PHYS352 - μέλη ΔΕΠ του Τομέα

Ανακοινώσεις

Έκτακτη ομιλία Αστροφυσικής - Παρασκευή 15/05/26 - 16:00

Speaker: Lennart Böhm (ESO, Germany)
 
Accretion, Feedback, and Gas Dynamics Across Scales in the Massive Star-Forming Region W33 Main
 
Massive stars play a fundamental role in galactic evolution through their radiative, mechanical, and chemical feedback, yet how they assemble their mass remains one of the central open questions in star formation. A key issue is whether accretion can continue in the presence of strong stellar feedback, and how efficiently mass is transferred across spatial scales and gas phases.
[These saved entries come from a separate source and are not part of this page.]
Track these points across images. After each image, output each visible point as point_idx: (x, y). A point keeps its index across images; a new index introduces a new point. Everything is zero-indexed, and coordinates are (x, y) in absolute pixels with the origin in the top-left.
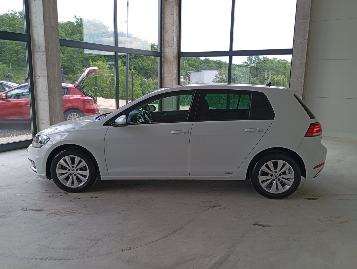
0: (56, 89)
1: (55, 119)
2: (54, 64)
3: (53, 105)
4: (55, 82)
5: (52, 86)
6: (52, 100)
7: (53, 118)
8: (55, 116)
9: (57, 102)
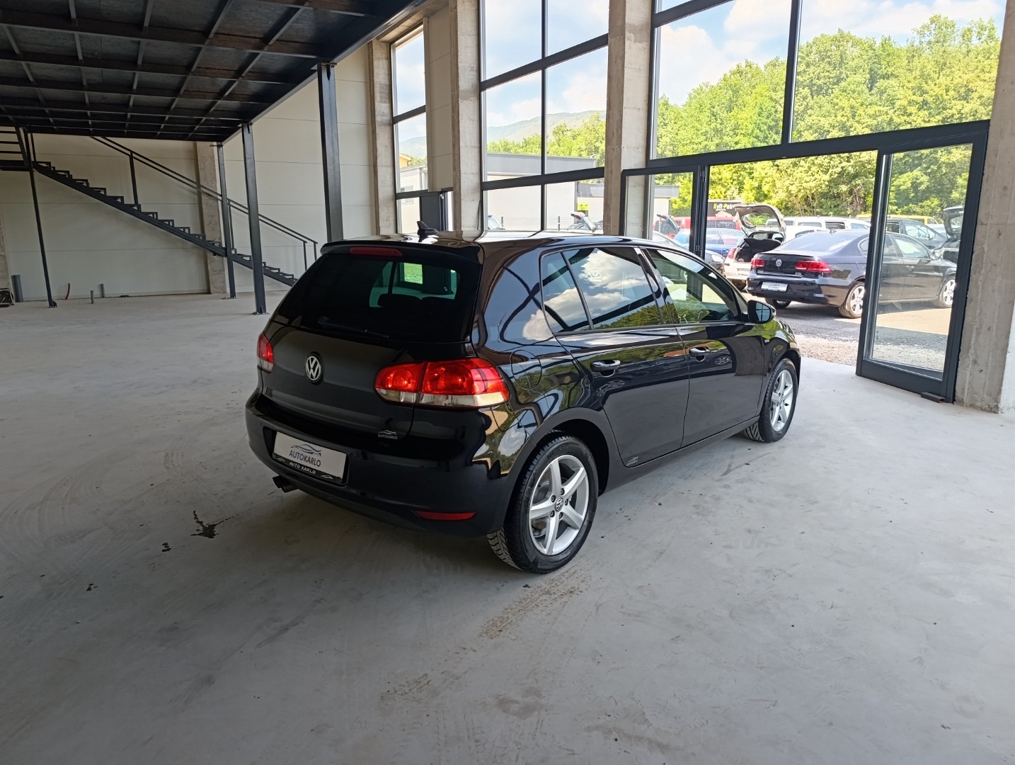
0: (1000, 255)
1: (978, 334)
2: (1005, 188)
3: (979, 297)
4: (1001, 237)
5: (986, 249)
6: (980, 283)
7: (974, 330)
8: (981, 328)
9: (993, 291)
In this talk, I will present a spectroscopic, multi-wavelength study of the massive star-forming region W33 Main, where several filaments converge toward compact HII regions on scales of ~0.1 pc.
 
Using new high-resolution ALMA observations reaching ~100 AU scales, together with archival ALMA, VLA+GBT, and VLT/KMOS data, we trace the connection between dense molecular gas, ionized gas, and shocked material from parsec scales down to the immediate surroundings of young massive stars. The combination of molecular lines, ammonia, radio recombination lines, and near-infrared emission lines provides a unified view of the gas kinematics, excitation, and phase structure.
We identify coherent inflows from the surrounding filaments into the central hub and toward embedded sources, while tracers of ionized and shocked gas reveal how feedback interacts with the accreting material. In particular, the data show that accretion and feedback coexist over a wide range of spatial scales, including the interface with ultra- and hyper-compact HII regions and a champagne-like flow emerging from the hub.
 
To characterize the physical structure of the region in a uniform framework, we analyze the molecular spectral cubes with pixel-based XCLASS modeling, deriving spatially resolved temperatures, column densities, and kinematics across multiple species. Combined with radio and near-infrared spectroscopy, this allows us to connect the dynamics of the molecular, ionized, and shocked gas components and to assess how mass is redistributed between them.
 
These results provide observational constraints on accretion efficiency, mass loading, and the coupling between inflow and feedback during massive star formation. More broadly, W33 Main serves as a resolved benchmark for simulations that aim to capture the interplay between accretion, ionization, and outflows in forming massive stars and clusters. It also offers an important local reference for interpreting unresolved or partially resolved feedback and gas-transport signatures in extragalactic star-forming regions.